How do you think the creation of an AU Charities Officer would be implemented and how would it benefit clubs directly?
I’ve spent two years on club committees in which time we’ve received two, maybe three, emails from the AU about anything to do with charities or help with charity events. The Athletic Union are associated with the University and not the Students’ Association – therefore the current Charities Committee [a Union sub-committee] find it difficult to offer any help or grants if clubs want to put on charity events. I have however spoken to Kelsey Gold, the Charities Convenor, and she said that they’ve had a lot of problems. They want to be helpful to clubs, but it’s difficult, because they have to go through the Athletic Union, and clubs don’t really know the level of support that they can provide, from money bags and collection tins to the vast amounts of experience they have – they have 40 or 50 people on their entire committee, who can offer help to specific clubs. It’s a vastly untapped resource; the hardest thing for clubs is starting new events, particularly for small clubs, who might originally be put off because they don’t have the man-power to run the events. An AU Executive Charities Officer can help bridge the gap between clubs and the Charities Committee.
You say in your manifesto that you want to start a presidential blog – this policy is as old as the hills, how are you going to publicise it and make it a helpful for clubs?

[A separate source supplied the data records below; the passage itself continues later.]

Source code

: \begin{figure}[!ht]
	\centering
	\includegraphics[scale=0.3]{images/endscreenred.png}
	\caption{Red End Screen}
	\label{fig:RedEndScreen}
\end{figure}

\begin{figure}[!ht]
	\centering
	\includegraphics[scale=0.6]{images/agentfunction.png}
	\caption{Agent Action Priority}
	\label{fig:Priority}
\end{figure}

It’s important to have a certain level of transparency between the AU and sports clubs. Having spoken to SS, Director of the DSE, and he says that it’s the nature of clubs that they only contact the AU to complain about things, and they don’t necessarily realise that there are a lot of problems which have been solved already. One thing I think Emily Griffiths has done quite poorly this year is show people what she has achieved, and she has achieved a lot, she just hasn’t told us about it. A presidential blog coming right the top, going right to the bottom will be hugely beneficial for clubs.
Now talk me through your plans to improve alumni links.

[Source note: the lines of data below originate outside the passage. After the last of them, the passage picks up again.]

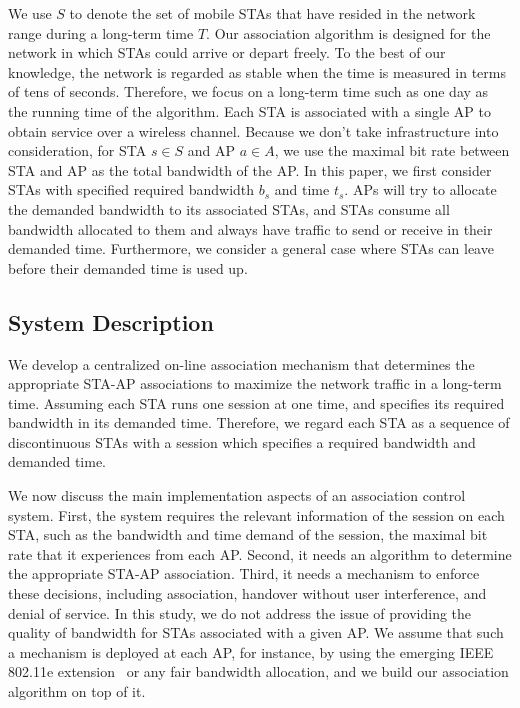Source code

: \documentclass[conference]{IEEEtran}
\begin{document}
  We use $S$ to denote the set of mobile STAs that have resided in the network range during a long-term time $T$.  Our association algorithm is designed for the network in which STAs could arrive or depart freely. To the best of our knowledge, the network is regarded as stable when the time is measured in terms of tens of seconds.  Therefore, we focus on a long-term time such as one day as the running time of the algorithm.  Each STA is associated with a single AP to obtain service over a wireless channel.  Because we don't take infrastructure into consideration, for STA $s\in S$ and AP $a\in A$, we use the maximal bit rate between STA and AP as the total bandwidth of the AP. In this paper, we first consider STAs with specified required bandwidth $b_s$ and  time $t_s$.  APs will try to allocate the demanded bandwidth to its associated STAs, and STAs consume all bandwidth allocated to them and always have traffic to send or receive in their demanded time.  Furthermore, we consider a general case where STAs can leave before their demanded time is used up.

  \subsection{System Description}
  We develop a centralized on-line association mechanism that determines the appropriate STA-AP associations to maximize the network traffic in a long-term time.  Assuming each STA runs one session at one time, and specifies its required bandwidth in its demanded time.  Therefore, we regard each STA as a sequence of discontinuous STAs with a session which specifies a required bandwidth and demanded time.


  We now discuss the main implementation aspects of an association control system. First, the system requires the relevant information of the session on each STA, such as the bandwidth and time demand of the session, the maximal bit rate that it experiences from each AP.  Second, it needs an algorithm to determine the appropriate STA-AP association.  Third, it needs a mechanism to enforce these decisions, including association, handover without user interference, and denial of service.  In this study, we do not address the issue of providing the quality of bandwidth for STAs associated with a given AP.  We assume that such a mechanism is deployed at each AP, for instance, by using the emerging IEEE 802.11e extension~\cite{Ni:2004} or any fair bandwidth allocation, and we build our association algorithm on top of it.
\end{document}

The current redevelopment plans are excellent, the money for which has been confirmed by the University and raised by the AU. We’re going to get a bigger sports hall, a bigger and better gym, so now is the time to start holding onto our graduating members, and saying that sport is only going to improve at this University. Having been on the first team of badminton for 4 years, I;ve been to almost every University in Scotland and plenty of English ones too, and I can say fairly confidently that we are one of the poorest-equipped Universities when it comes to sport. Improving alumni links will be a long-term project, but if we start doing it now, once we have redeveloped, we’re going to need new equipment, and to maintain the new level of the Sports Centre. If we can create a list of alumni which clubs can access, and make contact with them, asking them to come along see how we’re doing, and give them advice, time, experience, or even sponsorship.
Where do you stand on the AU Exec changes?
I am completely against the de-democratisation of the Athletic Union. That is why one of my key policies is to introduce a Club Captains’ Forum as a level of insurance that clubs will still have a say on the AU Executive Committee. It’s a difficult one to campaign on because it’s unclear what power I will have, if elected, over these changes. I don’t want to make my entire campaign all about it, but I do have a lot of views on it, and I think there’s a lot of anger among the clubs that things haven’t been done in the most open and honest way. Clubs should have been consulted at an earlier stage, and other options should have been considered apart from paying and appointing interns. My main concern is how beneficial the money being spent is. It’s going to be between £7500 and £10000, and I can’t see how that’s going to be money well-spent, and I don’t want to lose anybody who would have wanted to volunteer in the AU; I want to give people the opportunity to get involved in a voluntary capacity. That is something I think we will lose out on if we start appointing interns. I don’t think I would have power to stop these changes. I really hope that I would have a strong voice that would be heeded if elected – I’m pro-democracy in general.